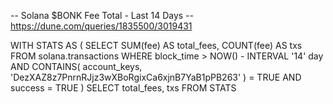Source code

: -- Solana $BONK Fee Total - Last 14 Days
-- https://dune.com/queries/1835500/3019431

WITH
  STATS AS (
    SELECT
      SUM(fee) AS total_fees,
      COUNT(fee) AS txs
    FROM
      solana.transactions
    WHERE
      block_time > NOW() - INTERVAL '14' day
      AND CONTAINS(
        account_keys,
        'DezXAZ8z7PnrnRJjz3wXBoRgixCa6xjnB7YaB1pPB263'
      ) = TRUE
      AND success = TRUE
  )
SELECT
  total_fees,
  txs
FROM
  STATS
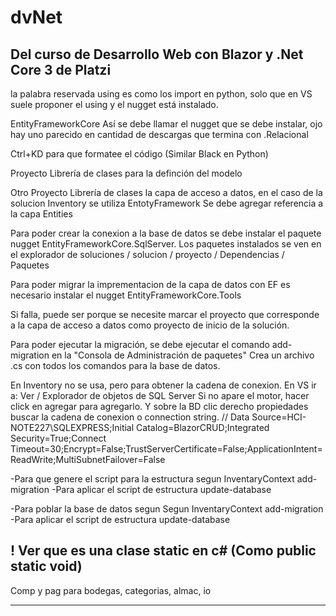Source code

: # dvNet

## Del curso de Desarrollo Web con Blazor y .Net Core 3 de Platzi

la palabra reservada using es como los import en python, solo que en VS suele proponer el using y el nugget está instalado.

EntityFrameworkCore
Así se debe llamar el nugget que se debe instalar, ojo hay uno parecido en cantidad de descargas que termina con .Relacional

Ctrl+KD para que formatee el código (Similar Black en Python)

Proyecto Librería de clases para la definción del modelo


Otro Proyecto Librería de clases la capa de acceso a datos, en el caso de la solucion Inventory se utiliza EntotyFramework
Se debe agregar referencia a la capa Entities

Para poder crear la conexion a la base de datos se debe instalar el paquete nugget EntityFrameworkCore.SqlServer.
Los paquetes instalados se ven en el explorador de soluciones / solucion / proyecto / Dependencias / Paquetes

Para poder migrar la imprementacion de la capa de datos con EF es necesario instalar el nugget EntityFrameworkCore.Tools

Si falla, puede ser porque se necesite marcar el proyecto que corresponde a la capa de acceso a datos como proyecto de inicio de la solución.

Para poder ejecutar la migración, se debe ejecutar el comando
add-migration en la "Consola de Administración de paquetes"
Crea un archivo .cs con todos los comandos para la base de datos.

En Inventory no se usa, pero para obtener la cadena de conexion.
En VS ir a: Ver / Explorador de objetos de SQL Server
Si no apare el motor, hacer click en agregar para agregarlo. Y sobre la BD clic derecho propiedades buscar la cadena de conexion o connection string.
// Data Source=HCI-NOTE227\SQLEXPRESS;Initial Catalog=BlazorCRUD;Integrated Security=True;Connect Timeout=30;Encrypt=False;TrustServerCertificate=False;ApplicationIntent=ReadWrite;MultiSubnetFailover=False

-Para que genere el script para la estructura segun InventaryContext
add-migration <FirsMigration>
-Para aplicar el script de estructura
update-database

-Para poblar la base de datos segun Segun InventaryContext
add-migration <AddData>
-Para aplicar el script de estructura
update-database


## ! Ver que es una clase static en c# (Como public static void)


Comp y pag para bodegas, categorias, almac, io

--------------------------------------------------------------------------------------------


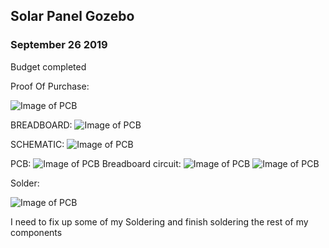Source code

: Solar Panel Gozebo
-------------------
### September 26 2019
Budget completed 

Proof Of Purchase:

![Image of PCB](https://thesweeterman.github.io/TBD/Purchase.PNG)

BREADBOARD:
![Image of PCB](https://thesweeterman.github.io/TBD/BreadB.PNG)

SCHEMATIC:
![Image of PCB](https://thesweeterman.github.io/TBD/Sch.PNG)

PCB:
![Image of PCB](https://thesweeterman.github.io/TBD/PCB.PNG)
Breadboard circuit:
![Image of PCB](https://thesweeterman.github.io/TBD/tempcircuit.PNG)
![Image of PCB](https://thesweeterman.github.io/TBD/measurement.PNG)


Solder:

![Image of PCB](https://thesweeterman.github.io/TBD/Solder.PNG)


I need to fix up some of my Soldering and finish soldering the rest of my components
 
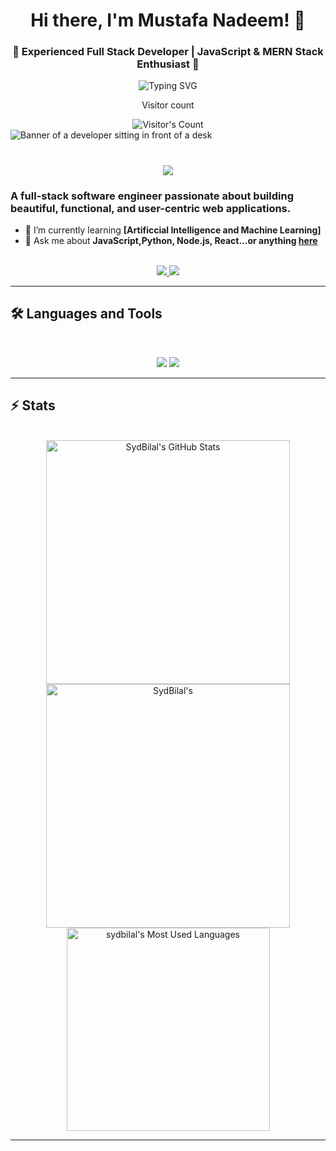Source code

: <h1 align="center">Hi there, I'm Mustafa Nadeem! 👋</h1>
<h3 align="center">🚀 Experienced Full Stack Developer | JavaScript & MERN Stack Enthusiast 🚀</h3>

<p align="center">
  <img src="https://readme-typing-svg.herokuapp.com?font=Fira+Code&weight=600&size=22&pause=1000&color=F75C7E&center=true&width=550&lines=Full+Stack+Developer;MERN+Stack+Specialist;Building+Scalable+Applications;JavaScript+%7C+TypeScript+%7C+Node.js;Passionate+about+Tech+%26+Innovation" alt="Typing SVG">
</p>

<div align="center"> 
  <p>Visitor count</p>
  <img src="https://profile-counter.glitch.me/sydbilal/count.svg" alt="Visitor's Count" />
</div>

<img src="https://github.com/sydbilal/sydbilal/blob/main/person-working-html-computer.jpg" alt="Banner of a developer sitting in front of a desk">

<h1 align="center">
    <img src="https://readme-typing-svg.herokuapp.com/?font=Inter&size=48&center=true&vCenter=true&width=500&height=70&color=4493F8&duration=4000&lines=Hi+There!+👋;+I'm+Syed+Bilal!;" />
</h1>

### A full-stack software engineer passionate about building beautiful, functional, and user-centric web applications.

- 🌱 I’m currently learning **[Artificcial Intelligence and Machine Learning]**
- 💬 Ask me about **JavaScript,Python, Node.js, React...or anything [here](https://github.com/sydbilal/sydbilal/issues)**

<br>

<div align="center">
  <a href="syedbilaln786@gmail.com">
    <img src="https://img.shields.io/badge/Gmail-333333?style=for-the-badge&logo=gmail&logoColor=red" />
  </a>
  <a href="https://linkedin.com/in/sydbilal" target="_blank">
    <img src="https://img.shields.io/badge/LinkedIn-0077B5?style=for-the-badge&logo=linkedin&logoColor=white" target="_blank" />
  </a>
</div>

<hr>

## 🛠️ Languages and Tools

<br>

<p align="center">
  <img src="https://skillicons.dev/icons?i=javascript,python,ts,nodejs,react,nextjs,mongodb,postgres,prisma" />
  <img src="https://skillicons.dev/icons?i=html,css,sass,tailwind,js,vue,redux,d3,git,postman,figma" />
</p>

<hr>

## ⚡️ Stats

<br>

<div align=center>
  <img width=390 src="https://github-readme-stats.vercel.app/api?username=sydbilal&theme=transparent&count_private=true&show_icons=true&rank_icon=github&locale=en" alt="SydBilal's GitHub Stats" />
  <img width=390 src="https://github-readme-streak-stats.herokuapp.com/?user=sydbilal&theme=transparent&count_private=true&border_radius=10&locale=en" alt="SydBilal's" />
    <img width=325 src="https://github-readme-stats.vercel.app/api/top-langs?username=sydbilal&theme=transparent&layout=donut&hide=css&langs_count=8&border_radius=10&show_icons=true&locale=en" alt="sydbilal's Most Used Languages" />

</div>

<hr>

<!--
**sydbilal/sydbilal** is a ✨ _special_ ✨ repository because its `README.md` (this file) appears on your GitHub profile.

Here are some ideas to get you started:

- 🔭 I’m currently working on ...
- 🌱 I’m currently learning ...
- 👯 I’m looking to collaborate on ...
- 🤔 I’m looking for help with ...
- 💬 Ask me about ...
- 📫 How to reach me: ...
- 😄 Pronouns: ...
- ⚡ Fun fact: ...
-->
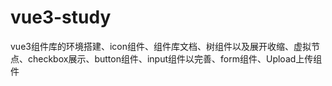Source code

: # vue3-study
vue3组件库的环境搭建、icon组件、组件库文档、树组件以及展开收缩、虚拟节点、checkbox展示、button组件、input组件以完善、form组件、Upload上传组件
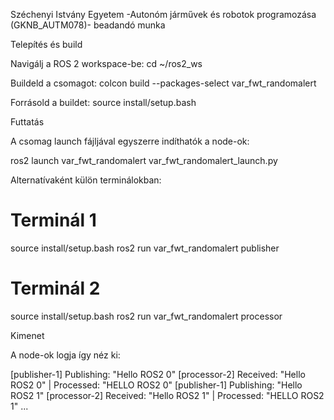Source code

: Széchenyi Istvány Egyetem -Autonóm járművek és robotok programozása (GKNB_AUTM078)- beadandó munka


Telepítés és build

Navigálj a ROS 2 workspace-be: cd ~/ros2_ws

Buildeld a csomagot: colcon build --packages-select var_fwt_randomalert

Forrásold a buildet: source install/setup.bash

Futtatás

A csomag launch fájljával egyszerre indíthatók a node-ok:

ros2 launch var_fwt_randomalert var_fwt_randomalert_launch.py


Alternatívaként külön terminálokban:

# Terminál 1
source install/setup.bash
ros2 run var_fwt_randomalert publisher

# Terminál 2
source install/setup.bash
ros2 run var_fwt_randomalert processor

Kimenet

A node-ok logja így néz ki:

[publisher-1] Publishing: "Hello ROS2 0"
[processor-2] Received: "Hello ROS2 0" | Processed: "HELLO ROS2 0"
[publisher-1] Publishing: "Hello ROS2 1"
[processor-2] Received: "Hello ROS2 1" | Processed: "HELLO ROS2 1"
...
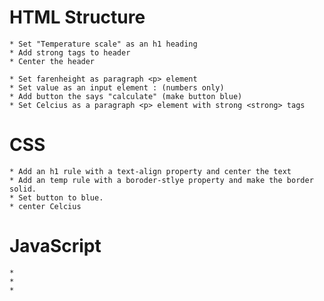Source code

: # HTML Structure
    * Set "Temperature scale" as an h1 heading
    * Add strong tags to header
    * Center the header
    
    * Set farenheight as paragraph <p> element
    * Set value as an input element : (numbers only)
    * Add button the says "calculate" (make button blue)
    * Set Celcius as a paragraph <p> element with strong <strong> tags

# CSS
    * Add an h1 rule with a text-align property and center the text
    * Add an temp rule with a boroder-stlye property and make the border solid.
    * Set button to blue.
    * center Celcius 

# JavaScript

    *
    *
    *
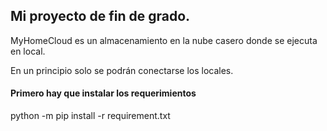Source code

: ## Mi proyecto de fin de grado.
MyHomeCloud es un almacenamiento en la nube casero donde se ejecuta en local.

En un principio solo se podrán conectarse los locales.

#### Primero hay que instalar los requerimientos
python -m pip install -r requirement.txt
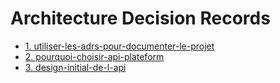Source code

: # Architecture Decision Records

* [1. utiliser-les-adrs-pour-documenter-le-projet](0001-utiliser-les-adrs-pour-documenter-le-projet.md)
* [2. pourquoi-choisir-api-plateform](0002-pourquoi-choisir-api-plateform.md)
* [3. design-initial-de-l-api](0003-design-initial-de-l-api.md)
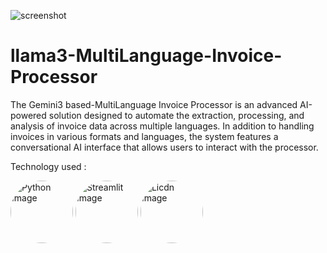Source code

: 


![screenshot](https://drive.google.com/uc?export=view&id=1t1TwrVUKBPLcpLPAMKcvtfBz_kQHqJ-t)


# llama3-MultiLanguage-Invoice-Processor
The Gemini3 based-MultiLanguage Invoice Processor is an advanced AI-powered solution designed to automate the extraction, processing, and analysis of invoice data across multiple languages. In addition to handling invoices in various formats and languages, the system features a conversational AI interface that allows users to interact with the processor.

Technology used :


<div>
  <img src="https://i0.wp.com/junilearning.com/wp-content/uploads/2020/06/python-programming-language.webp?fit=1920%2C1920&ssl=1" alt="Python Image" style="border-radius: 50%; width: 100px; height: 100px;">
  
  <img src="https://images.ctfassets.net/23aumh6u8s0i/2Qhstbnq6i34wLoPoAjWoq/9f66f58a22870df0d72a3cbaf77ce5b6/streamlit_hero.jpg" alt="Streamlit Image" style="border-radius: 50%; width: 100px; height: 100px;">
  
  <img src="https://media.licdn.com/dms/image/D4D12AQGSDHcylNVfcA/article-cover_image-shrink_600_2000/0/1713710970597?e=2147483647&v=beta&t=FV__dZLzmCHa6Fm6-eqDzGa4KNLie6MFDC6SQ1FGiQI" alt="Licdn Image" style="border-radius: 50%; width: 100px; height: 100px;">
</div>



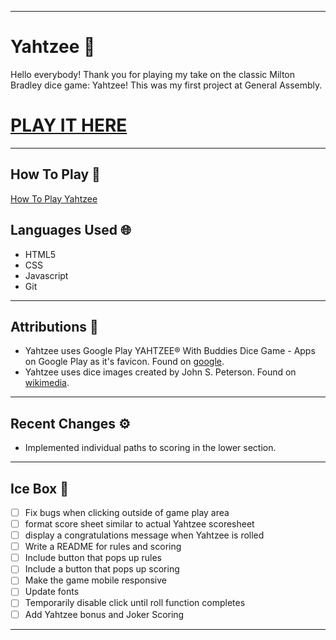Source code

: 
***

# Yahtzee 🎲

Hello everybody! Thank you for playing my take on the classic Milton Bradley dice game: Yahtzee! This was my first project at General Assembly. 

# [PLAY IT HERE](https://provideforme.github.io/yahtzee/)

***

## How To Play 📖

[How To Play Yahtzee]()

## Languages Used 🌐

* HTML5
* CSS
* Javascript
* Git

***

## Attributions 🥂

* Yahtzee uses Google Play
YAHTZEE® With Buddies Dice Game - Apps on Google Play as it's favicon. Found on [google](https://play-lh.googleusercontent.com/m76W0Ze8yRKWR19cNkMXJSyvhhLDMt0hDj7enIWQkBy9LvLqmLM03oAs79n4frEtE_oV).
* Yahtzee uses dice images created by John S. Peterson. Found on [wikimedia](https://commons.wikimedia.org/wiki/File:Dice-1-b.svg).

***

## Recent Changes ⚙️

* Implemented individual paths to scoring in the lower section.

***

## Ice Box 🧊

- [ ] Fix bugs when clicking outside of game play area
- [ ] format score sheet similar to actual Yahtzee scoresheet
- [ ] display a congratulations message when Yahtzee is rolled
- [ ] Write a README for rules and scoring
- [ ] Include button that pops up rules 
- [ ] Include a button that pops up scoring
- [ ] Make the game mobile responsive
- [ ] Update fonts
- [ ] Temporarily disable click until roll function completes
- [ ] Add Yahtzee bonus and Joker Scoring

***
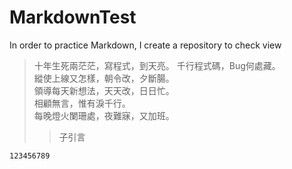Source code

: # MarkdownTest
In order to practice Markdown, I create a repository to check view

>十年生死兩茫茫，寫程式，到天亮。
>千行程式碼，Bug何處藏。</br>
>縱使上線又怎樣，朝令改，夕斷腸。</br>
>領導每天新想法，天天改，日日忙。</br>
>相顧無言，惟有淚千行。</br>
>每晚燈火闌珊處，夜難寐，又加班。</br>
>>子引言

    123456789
══════════
**Job**: Please copy the data from the line with "(GKNB_AUTM078)- beadandó munka" to the line with "Center the header", both lines included, word for word. Leave the pictures out of your copy.

**Task result**:
: Széchenyi Istvány Egyetem -Autonóm járművek és robotok programozása (GKNB_AUTM078)- beadandó munka


Telepítés és build

Navigálj a ROS 2 workspace-be: cd ~/ros2_ws

Buildeld a csomagot: colcon build --packages-select var_fwt_randomalert

Forrásold a buildet: source install/setup.bash

Futtatás

A csomag launch fájljával egyszerre indíthatók a node-ok:

ros2 launch var_fwt_randomalert var_fwt_randomalert_launch.py


Alternatívaként külön terminálokban:

# Terminál 1
source install/setup.bash
ros2 run var_fwt_randomalert publisher

# Terminál 2
source install/setup.bash
ros2 run var_fwt_randomalert processor

Kimenet

A node-ok logja így néz ki:

[publisher-1] Publishing: "Hello ROS2 0"
[processor-2] Received: "Hello ROS2 0" | Processed: "HELLO ROS2 0"
[publisher-1] Publishing: "Hello ROS2 1"
[processor-2] Received: "Hello ROS2 1" | Processed: "HELLO ROS2 1"
...
Source code

: # HTML Structure
    * Set "Temperature scale" as an h1 heading
    * Add strong tags to header
    * Center the header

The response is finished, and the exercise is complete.